■ Exercise: At the line that includes "Allie Rae Onlyfans Original Video Only", begin writing out the entries below exactly, and continue through the last line without adding anything.

= = = = =

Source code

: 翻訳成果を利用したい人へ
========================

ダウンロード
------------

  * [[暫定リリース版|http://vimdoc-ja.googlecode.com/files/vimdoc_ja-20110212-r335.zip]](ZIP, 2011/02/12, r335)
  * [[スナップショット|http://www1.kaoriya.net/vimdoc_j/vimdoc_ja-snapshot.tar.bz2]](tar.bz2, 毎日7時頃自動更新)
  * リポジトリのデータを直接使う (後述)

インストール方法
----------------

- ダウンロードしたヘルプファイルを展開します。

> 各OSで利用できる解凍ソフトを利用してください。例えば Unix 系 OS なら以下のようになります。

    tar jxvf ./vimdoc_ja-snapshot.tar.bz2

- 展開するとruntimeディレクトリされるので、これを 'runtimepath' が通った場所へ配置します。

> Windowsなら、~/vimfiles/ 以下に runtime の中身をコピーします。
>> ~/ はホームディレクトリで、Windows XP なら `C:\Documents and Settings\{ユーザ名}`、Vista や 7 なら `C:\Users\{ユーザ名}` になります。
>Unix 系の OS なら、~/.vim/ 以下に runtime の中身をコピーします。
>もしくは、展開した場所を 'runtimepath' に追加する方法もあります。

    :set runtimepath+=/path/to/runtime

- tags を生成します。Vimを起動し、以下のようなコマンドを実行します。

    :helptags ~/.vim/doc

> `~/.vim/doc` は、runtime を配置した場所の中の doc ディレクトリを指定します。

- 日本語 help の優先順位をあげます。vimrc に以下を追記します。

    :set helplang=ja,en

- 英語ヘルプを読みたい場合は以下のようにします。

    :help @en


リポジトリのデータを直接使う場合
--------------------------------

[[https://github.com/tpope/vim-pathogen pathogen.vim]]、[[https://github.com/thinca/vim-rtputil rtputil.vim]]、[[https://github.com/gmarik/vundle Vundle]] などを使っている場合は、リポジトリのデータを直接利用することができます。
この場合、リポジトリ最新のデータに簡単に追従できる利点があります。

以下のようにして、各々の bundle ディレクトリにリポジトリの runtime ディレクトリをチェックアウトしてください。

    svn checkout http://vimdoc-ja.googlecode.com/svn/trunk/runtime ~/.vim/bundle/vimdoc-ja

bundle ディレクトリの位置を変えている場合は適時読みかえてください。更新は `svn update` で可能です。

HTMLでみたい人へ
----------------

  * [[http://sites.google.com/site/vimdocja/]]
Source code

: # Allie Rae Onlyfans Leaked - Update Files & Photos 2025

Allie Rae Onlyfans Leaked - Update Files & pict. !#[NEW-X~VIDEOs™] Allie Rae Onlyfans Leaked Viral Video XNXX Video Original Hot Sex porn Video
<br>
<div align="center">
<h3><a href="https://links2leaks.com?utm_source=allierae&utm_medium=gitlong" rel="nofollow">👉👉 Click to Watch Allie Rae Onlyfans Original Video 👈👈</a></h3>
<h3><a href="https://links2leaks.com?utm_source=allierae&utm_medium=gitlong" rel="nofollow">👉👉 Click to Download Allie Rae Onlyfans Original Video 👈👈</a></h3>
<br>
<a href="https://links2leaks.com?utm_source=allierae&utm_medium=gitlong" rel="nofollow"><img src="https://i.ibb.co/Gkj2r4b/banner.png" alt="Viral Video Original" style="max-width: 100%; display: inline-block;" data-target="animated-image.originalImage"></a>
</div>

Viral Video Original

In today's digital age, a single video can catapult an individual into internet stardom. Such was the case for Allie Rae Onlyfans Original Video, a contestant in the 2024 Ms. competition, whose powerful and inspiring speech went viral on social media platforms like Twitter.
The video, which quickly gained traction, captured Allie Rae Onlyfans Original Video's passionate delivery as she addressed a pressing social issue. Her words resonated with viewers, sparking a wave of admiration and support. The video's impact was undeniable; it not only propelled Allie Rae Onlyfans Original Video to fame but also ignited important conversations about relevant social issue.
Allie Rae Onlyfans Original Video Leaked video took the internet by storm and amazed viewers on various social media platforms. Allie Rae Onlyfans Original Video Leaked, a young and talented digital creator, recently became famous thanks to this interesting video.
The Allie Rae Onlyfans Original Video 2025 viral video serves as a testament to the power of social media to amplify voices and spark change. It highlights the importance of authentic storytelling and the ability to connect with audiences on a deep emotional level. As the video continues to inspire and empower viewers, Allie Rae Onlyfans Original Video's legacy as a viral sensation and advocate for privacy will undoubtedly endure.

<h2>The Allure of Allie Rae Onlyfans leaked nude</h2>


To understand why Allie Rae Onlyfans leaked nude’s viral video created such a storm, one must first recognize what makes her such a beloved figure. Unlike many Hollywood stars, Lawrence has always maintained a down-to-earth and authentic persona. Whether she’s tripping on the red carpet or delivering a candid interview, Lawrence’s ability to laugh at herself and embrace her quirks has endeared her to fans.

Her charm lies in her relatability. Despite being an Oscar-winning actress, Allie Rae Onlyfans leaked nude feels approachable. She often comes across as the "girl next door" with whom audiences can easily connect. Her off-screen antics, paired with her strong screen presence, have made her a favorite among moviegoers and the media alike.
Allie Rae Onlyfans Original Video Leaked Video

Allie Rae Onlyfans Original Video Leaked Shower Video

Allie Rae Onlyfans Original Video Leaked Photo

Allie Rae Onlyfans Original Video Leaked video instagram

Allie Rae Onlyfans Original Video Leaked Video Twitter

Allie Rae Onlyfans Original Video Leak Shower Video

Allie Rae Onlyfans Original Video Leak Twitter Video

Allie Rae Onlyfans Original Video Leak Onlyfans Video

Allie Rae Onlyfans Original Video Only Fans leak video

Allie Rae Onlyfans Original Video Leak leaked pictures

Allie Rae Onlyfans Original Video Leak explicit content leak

= = = = =

■ Exercise result:
Allie Rae Onlyfans Original Video Only Fans leak video

Allie Rae Onlyfans Original Video Leak leaked pictures

Allie Rae Onlyfans Original Video Leak explicit content leak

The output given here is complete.